Over a reasonable period of time, a 60 per cent record is an enormous achievement for any coach because teams ebb and flow, it doesn't matter how good you are.
We saw that with the great Brisbane sides between 2001 and 2004, when they played in four grand finals and won three premierships.
The Lions have not been in the finals since, yet Leigh Matthews still has a wonderful win-loss record.
The board at the Lions had the faith in Leigh to believe he could take the side forward again because this is probably his third group of players after inheriting a team, melding it into a champion side, and now basically starting again.
That's an assessment by the club's board of not what he has done in the past, as great as it was, but what he can do in the future.
In my eight full years at Collingwood, we have been in the finals four times and can hopefully play well enough over the remaining three games to achieve that feat again.

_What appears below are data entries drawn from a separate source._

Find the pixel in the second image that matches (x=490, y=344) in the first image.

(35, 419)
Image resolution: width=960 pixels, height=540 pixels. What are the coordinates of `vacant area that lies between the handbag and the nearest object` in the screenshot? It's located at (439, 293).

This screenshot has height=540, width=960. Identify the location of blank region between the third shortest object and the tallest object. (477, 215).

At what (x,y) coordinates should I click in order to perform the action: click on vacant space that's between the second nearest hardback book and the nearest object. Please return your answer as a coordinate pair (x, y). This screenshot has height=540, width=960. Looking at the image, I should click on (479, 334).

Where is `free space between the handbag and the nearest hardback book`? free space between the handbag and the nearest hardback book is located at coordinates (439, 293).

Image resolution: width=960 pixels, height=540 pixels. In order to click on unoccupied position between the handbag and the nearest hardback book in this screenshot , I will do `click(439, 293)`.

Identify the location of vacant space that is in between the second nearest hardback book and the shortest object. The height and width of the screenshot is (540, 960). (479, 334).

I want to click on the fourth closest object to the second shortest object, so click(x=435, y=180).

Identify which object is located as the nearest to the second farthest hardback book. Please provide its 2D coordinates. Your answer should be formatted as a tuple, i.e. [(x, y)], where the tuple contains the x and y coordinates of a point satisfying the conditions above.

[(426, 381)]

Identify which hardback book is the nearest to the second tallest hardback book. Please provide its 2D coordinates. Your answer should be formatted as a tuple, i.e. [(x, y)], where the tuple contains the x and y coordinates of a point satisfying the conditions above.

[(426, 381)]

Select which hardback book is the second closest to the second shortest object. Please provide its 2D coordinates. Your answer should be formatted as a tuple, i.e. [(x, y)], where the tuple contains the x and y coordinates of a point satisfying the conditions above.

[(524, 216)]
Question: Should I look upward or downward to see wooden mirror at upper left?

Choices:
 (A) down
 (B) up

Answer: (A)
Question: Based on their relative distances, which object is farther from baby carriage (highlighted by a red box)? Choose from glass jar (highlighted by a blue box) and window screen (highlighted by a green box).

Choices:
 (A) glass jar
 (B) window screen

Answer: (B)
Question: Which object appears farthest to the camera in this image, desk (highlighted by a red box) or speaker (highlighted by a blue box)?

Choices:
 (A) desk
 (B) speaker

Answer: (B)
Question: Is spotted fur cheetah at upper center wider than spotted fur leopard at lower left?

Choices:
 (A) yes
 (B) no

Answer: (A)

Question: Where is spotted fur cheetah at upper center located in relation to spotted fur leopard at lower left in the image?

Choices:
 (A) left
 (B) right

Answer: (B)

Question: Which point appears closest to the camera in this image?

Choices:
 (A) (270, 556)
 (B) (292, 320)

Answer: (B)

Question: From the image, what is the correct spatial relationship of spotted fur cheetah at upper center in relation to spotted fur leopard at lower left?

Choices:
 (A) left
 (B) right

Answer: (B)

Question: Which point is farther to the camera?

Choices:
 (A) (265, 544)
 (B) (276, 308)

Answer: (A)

When I arrived at Collingwood for the 2000 season, I found myself in the same position as most long-term coaches.
It goes without saying that coaches are usually replaced when a team is struggling so when you arrive you have to assess the playing list.

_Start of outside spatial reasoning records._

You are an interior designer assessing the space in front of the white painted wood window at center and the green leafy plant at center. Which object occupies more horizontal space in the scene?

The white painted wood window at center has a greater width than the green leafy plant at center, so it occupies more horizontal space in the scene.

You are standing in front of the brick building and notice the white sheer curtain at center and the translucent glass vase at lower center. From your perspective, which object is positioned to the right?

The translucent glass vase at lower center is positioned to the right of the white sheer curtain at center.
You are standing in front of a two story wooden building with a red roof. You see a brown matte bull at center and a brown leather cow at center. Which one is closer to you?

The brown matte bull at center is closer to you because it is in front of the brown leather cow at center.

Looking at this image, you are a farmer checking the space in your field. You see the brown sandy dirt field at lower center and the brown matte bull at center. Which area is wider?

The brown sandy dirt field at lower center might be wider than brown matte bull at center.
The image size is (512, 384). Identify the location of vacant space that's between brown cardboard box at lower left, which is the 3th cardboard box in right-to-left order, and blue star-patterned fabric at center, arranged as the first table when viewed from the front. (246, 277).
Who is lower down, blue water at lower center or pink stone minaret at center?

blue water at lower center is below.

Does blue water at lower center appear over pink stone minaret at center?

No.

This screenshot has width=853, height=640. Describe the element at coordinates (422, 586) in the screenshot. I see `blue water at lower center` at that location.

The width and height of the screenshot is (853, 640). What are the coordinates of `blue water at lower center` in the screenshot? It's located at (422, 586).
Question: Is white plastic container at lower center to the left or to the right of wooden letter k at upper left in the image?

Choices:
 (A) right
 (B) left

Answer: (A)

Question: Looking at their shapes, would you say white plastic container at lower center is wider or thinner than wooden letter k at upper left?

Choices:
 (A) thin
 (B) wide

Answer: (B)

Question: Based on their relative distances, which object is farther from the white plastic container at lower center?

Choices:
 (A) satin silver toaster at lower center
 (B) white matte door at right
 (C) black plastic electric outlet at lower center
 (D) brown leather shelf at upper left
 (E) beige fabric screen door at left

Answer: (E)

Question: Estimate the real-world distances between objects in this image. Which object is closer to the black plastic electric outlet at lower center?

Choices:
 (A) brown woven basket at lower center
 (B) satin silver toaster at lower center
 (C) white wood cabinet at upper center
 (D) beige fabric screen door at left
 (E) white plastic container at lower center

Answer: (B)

At Collingwood, we had finished on the bottom with little coming through so I had to slash and burn.
Geelong is a great side at the moment. It will do a Brisbane in the next four or five years and eventually slide. That's the nature of football.
It will be up to the Geelong board to then reassess Bomber Thompson, and by that stage he may have won two or three premierships, who knows?
He will last if the Geelong board believes he can turn another young group of players into a successful unit.
Coaches don't have a lot of contact with each other these days, but I coached Terry Wallace at Footscray and have always enjoyed his company.
He's very pragmatic. He knows what he wants to do as a coach and he can also read the play. You need a board that can do the same thing; that understands where you're headed.
I've been very fortunate with support of the board at Collingwood. When my current contract expires I will have been here 10 years. Will we win a premiership in that time? I don't know.
You always have faith in your abilities but there are constant pressures from supporters demanding success, a media that is almost never satisfied, and most of all the board.
A strong board doesn't bow to public opinion but it can also read when change is needed.
I have the same view as Terry. These are things you accept.
You don't get too hung up over it. In 25 years of coaching, I've never been hung up about the attitude of club boards because they either want you or they don't.
Coaching can be a tough job. Sometimes you have to duck and weave but you always come up swinging, knowing it's your role to produce the best performance at every possible opportunity while keeping in mind the future of the football club.
You must always bring through a sustainable group of young players. No one should forget that Geelong finished 10th the year before it won the premiership, but it was stabilising that side with an elite group of players.
Terry has a good group of young players coming through, but what if a couple of key players get injured next year, he can't produce his best side and the Tigers miss the final eight?
Is that the end for Terry or is he a victim of circumstances? That's the thing boards have to keep in mind.
With new teams due to start on the Gold Coast in 2011 and western Sydney a year or two after that, there will be little chance to replenish existing sides because all the best talent will already be taken.
That will make coaching even harder over the next few years. You will have to develop what you have or recycle and hope that not too many good players retire in that period.
If Richmond does decide to change coaches at the end of next season, it has to assess who is ready to step up, because AFL coaching is an exclusive club.
We have seen this season with first-year coaches Dean Bailey, Matthew Knights, Mark Harvey and Brett Ratten, who started late last season, how hard it is to make inroads into the top eight.
New coaches require patience, but it is a tough gig with no ready-made replacements. I hope Richmond has the courage to go the journey with Terry Wallace.